Remote Camera Control Through My Android

Using Brainy Lantern’s slingShot

Screenshot of Brainy Lantern slingShot App

Brainy Lantern’s slingShot is an excellent remote control tool for your DSLR. I use it on an Android, but they also make an IOS version for your iPad or iPhone. Both versions support WiFi cameras such as my D7200 and the Android version also supports connecting through a USB cable.

You can control most shooting settings directly through the app. Use the “spinner” on the left to set the aperture, the one on the right for shutter speed. If the camera is set to aperture or shutter priority then only the appropriate spinner will be active. You can also set exposure compensation, ISO, white balance mode, focus mode, jpg/RAW settings, and more.

I tested it by photographing a nest that some finches built on my back patio. I set the camera up on a tripod and pointed a 400mm lens at the nest, and set the camera up to take five photos for each press of the app’s shutter button. Then I activated the app, went inside, and waited. The WiFi signal reached maybe 20 feet into the house reliably, plenty of distance so I could sit on my living room couch but not so much that I could get all the way into my computer room. Watching on slingShot’s screen, I’d hit the button to snap a series of photos when mama or papa bird arrived to feed the chicks.

"Solar Flare" by Darin Volpe - 2017 Solar Eclipse In Independence, Oregon

For the 2017 solar eclipse, I used slingShot to do most of the work.
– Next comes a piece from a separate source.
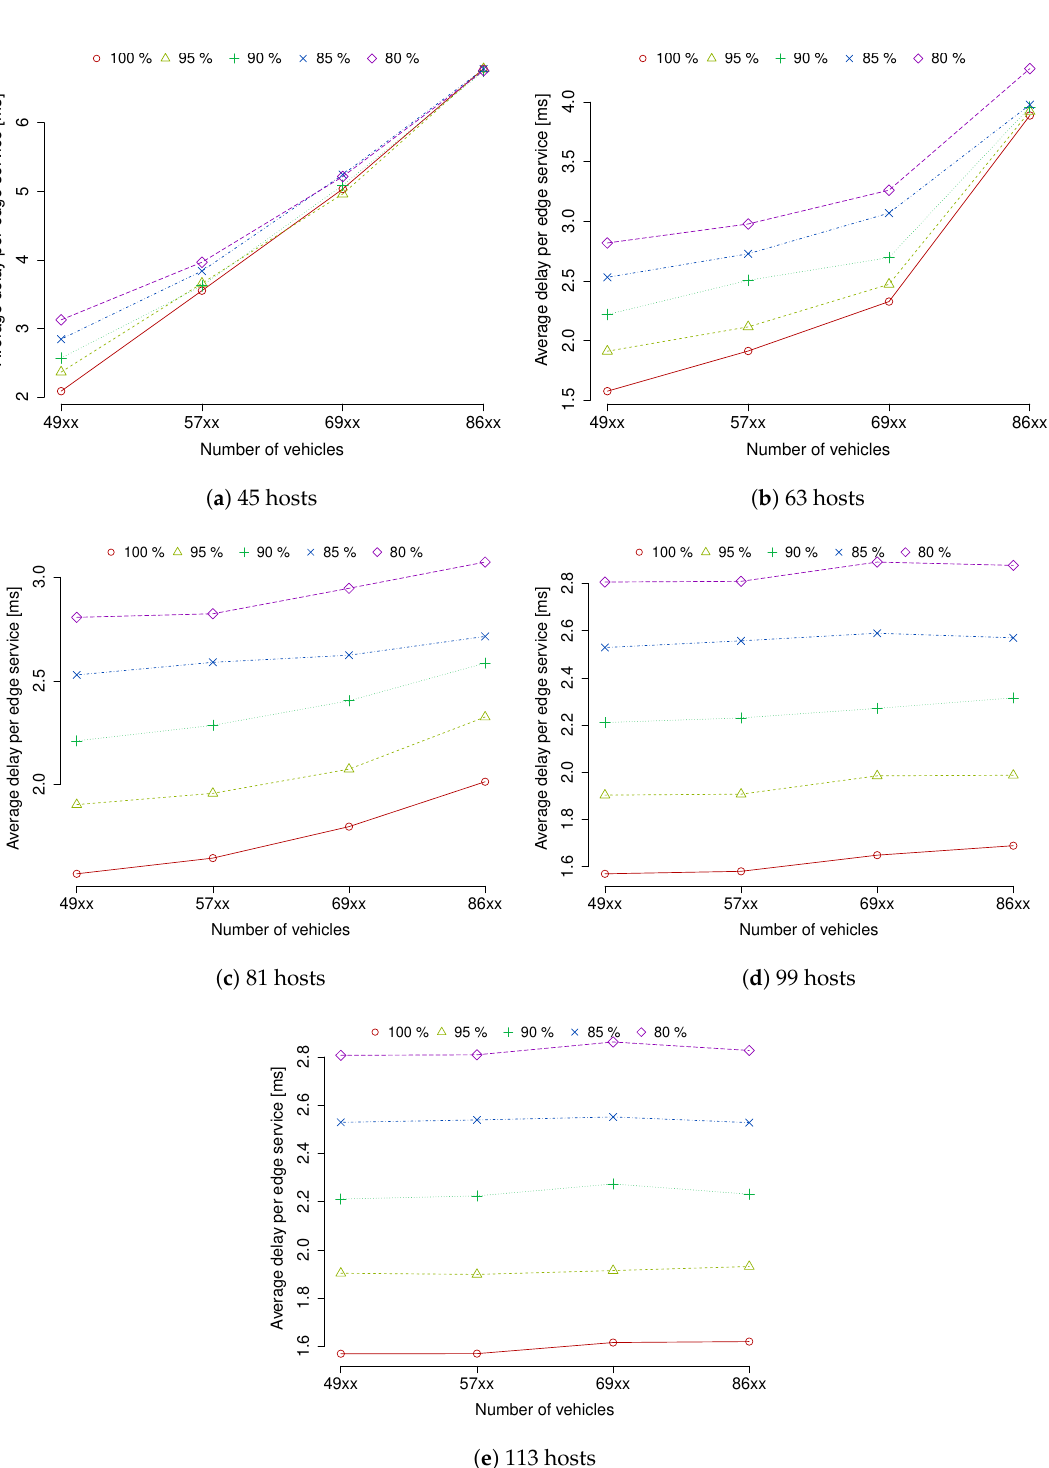
Figure 7. Average delay per MEC service considering the prediction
Setting the camera up to bracket five exposures per shutter release, I pointed it into the sky and waited. When the eclipse started I used slingShot to fire the first burst at my desired starting exposure. While the camera was firing off its first five exposures I adjusted the shutter speed in slingShot by five stops for the next set, and when the camera was done I just pressed slingShot’s shutter and set off the next round of five. I repeated that process for a full set of photos. The result was that I was able to get a full set of exposures, and still be relatively undistracted from enjoying the eclipse.
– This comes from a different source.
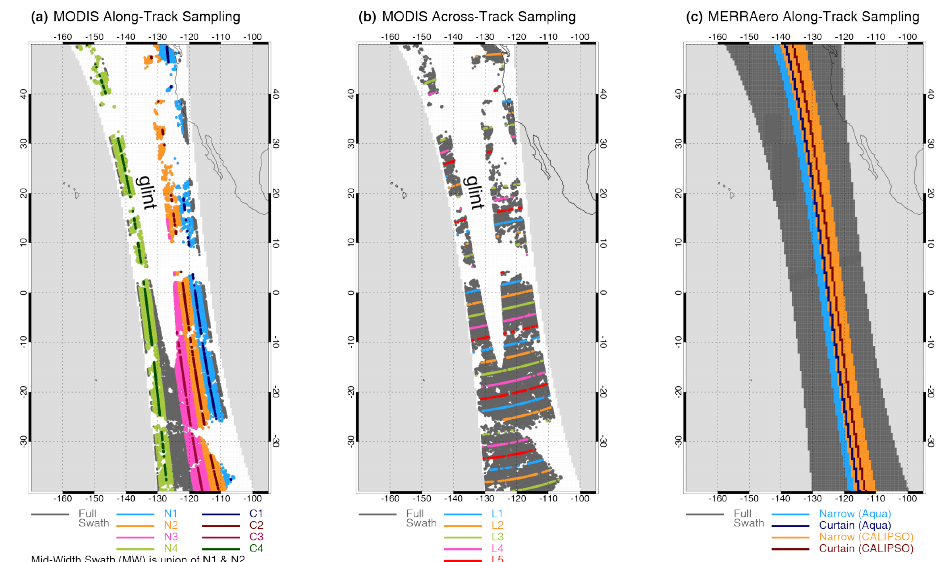
Figure 2. Spatial sampling strategies used in this paper illustrated for an example portion of an over-ocean orbit track of the Aqua spacecraft on 5 June 2010. (a) Along-track sampling illustration. The colored dots indicate the locations of the MODIS AOT retrievals, with the grey dots indicating the full MODIS swath (MO). Overlaid on the grey dots are different colors for our various along-track sampling strategies (N1=light blue, N2=orange, N3=magenta, N4=light green, C1=dark blue, C2=dark red, C3=deep purple, C4=dark green, and MW=combined N1 and N2 swath). The light-grey shaded areas on the left and right side of the figure are outside the swath, while the central white region (labeled “glint”) is where no aerosol retrievals are made due to glint. Remaining patchy white areas are where aerosol retrievals were not made due to clouds. (b) As in (a) except illustrating across-track sampling following Geogdzhayev et al. (2013). (c) Along-track sampling strategy for MERRAero model output. Dark grey shading is the MODIS Aqua full swath. Light and dark blue are respectively the narrow and curtain width sampling along the Aqua ground track. Orange and dark red are respectively the narrow and curtain width sampling along the CALIPSO ground track. Note the absence of cloud or glint features in the model sampling.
A handy feature that I haven’t yet tried is the ability to take time-lapse photos. You set the app to start immediately or for after a set amount of time, the interval between frames, and to end after either a set number of frames or a time period. I used a similar feature on my old Canon S2-IS to record plant tropism (the ability of a plant to move) for a friend’s science project and it was a lot of fun.